Records from a data source >>
══════

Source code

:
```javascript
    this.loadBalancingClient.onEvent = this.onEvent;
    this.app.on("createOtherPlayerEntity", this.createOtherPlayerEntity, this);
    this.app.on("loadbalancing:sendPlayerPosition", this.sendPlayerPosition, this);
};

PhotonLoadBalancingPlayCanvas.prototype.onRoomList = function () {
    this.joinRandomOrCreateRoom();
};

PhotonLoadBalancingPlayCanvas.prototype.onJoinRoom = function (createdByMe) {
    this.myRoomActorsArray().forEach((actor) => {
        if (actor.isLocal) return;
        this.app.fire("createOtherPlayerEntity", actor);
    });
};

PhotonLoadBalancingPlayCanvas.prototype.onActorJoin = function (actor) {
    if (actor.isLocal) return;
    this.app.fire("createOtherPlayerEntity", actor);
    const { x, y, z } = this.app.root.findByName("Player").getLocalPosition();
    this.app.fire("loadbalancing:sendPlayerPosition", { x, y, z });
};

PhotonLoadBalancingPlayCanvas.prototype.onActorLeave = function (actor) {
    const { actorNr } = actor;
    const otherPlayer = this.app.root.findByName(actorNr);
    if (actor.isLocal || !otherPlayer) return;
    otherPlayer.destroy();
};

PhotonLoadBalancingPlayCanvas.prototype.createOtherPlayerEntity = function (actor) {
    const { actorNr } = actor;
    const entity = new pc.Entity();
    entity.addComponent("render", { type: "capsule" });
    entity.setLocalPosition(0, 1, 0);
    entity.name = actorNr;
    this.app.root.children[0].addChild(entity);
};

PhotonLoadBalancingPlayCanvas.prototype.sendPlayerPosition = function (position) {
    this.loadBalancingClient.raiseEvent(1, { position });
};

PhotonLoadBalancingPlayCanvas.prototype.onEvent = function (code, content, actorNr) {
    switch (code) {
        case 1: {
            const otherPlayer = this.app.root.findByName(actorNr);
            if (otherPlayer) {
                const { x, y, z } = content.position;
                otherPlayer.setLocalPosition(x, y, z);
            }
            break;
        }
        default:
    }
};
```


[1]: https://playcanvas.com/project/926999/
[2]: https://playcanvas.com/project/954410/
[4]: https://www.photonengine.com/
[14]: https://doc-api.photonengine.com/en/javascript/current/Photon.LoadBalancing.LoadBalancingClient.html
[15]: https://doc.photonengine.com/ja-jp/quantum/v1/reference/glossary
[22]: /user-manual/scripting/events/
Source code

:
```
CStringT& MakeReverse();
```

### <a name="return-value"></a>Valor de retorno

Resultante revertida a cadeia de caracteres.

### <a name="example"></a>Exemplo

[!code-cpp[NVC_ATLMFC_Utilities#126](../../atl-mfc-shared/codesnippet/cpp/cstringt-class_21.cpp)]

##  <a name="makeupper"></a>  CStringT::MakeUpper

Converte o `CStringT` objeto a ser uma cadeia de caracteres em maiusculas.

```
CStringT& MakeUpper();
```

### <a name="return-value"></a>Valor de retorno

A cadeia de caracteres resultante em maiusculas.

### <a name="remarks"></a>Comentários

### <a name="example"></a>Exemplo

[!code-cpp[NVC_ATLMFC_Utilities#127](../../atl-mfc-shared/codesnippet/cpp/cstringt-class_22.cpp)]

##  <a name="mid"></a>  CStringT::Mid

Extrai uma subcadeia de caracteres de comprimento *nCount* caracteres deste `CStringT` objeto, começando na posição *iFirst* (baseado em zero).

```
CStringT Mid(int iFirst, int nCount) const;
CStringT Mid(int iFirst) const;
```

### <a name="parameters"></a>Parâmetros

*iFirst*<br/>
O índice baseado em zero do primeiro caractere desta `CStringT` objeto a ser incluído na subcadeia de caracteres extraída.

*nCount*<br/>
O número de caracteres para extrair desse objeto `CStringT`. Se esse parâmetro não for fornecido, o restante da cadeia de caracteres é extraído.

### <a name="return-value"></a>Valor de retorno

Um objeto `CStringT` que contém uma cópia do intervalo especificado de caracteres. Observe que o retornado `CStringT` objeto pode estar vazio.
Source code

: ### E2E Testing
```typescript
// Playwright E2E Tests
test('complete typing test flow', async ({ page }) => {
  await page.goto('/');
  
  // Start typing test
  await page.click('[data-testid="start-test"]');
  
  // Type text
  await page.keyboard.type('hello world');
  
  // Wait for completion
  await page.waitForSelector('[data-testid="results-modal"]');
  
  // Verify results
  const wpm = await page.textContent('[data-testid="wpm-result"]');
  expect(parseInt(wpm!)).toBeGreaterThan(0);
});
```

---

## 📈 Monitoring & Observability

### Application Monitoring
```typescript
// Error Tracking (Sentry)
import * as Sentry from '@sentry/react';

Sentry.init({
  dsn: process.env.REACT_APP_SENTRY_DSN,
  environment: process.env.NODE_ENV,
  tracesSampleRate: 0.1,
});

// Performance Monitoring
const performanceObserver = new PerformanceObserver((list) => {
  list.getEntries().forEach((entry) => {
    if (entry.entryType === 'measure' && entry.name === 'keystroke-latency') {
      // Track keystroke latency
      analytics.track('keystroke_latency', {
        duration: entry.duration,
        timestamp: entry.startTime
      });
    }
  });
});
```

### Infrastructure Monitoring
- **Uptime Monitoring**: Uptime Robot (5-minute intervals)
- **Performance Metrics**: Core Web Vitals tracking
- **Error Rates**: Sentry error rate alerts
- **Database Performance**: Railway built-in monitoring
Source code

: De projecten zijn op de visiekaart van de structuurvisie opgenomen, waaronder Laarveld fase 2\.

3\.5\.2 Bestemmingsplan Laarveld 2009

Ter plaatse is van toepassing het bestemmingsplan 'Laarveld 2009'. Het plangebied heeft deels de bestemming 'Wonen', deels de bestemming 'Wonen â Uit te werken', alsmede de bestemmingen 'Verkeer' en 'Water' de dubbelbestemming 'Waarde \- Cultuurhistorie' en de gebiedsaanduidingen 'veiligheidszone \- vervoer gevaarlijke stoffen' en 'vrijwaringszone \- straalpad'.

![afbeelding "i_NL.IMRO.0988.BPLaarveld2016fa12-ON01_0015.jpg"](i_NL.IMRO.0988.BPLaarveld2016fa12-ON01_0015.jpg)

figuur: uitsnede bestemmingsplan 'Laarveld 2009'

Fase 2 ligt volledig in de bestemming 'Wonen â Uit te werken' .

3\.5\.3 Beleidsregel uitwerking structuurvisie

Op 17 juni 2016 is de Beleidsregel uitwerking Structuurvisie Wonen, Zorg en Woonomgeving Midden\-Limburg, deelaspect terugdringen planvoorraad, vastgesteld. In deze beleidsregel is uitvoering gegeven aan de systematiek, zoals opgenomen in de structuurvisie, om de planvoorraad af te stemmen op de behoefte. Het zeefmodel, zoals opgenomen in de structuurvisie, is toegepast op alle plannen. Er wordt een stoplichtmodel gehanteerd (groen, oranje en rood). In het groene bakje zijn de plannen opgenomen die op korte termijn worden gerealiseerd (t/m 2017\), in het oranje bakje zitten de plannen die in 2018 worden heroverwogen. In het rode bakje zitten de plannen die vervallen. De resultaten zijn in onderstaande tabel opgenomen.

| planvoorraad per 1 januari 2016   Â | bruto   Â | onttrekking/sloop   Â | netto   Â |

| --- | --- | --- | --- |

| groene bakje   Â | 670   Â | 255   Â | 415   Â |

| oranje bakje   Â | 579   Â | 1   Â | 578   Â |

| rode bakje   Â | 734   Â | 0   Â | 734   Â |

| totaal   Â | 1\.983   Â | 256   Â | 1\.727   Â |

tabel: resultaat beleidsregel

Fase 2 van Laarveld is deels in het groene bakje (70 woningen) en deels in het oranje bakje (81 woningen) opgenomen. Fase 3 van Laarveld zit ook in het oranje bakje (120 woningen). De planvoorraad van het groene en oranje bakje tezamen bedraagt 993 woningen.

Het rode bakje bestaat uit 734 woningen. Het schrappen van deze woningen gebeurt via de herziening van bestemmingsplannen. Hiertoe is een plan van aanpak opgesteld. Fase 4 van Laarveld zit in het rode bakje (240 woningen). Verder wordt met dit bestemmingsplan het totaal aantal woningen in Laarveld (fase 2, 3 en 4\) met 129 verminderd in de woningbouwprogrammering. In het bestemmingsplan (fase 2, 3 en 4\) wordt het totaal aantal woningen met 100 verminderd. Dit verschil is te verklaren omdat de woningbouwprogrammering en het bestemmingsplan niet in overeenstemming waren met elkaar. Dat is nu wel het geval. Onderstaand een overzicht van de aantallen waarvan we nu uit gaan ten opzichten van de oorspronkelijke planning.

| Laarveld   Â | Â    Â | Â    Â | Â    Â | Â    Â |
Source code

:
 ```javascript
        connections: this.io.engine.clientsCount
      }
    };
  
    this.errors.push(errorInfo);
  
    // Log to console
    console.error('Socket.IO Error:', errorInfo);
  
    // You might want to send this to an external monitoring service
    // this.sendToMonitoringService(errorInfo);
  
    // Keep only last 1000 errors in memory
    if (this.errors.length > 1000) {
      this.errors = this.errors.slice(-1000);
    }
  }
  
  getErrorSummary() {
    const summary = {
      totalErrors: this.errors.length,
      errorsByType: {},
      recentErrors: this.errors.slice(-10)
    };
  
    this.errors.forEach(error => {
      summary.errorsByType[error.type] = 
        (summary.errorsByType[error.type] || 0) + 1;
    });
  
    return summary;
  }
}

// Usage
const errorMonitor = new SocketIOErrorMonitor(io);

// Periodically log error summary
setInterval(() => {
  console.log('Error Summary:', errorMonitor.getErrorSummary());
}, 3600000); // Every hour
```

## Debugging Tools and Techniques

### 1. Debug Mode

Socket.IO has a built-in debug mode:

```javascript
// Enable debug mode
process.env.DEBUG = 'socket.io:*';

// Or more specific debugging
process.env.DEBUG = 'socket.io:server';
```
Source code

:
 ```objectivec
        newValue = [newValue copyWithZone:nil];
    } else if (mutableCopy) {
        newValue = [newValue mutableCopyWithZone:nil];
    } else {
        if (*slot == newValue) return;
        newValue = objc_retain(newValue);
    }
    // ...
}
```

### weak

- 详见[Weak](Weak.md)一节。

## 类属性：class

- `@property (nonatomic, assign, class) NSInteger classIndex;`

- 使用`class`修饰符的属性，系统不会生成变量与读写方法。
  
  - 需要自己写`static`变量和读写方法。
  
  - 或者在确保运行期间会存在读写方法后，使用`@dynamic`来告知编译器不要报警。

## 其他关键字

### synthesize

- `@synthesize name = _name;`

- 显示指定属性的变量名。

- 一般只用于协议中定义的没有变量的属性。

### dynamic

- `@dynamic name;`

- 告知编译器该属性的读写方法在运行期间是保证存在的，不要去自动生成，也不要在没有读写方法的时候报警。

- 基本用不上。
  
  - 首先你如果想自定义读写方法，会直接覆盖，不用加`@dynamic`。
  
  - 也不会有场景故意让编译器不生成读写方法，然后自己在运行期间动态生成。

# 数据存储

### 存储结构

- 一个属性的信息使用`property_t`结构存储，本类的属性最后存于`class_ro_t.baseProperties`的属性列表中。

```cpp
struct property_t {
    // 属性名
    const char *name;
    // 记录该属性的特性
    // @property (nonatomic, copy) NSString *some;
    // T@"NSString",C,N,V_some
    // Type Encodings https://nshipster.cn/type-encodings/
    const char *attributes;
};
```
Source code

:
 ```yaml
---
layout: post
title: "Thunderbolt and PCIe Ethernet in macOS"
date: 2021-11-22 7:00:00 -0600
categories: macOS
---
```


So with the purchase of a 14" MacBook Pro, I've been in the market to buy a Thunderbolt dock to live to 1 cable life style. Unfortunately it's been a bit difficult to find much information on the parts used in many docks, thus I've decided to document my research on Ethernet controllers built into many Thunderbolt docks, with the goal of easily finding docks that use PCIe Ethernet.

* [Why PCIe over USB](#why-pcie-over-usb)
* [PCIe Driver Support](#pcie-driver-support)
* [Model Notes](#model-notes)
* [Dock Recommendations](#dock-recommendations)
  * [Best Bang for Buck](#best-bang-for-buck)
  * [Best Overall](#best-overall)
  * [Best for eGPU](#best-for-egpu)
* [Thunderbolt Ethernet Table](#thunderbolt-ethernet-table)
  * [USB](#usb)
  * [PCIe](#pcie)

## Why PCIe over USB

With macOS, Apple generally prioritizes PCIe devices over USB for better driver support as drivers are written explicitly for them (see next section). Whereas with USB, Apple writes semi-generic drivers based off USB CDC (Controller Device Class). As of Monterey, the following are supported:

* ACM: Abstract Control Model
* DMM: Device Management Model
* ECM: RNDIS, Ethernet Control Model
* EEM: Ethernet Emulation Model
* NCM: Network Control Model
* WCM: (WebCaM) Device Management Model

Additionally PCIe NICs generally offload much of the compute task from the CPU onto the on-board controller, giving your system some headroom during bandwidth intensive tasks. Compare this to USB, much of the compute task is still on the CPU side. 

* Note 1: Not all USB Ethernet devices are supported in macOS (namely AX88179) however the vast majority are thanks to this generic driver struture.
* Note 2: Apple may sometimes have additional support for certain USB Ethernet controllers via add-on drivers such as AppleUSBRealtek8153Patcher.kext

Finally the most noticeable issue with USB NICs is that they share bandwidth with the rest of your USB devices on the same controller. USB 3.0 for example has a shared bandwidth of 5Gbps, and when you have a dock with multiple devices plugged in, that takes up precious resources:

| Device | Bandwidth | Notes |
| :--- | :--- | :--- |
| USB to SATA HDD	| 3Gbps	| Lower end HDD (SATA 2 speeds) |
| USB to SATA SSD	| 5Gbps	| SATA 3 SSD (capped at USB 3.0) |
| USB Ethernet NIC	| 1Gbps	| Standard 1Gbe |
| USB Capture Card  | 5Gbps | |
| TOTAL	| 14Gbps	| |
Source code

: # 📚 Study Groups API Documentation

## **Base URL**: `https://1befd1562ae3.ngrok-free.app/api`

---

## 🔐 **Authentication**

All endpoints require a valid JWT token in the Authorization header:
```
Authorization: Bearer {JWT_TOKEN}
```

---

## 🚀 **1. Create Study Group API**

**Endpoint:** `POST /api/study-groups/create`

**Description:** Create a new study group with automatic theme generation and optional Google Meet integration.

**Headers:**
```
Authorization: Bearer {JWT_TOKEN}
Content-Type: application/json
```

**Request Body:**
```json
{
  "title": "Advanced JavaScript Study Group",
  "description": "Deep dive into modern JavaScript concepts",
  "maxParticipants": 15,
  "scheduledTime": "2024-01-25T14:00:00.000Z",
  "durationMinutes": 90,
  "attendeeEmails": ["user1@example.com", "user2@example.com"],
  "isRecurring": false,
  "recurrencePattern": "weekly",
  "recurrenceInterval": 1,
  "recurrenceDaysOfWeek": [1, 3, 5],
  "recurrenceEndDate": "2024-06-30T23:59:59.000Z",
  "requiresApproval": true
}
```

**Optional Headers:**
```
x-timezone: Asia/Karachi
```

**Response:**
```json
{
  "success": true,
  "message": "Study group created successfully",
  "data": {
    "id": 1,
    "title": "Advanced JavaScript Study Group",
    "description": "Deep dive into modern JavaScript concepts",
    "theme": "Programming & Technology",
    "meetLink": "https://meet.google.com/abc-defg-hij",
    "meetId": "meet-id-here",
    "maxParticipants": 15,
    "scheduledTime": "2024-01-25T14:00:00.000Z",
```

══════

What to do >> For the string "Advanced", search the preceding data and copy every line that includes it.

Response below >>
  "title": "Advanced JavaScript Study Group",
    "title": "Advanced JavaScript Study Group",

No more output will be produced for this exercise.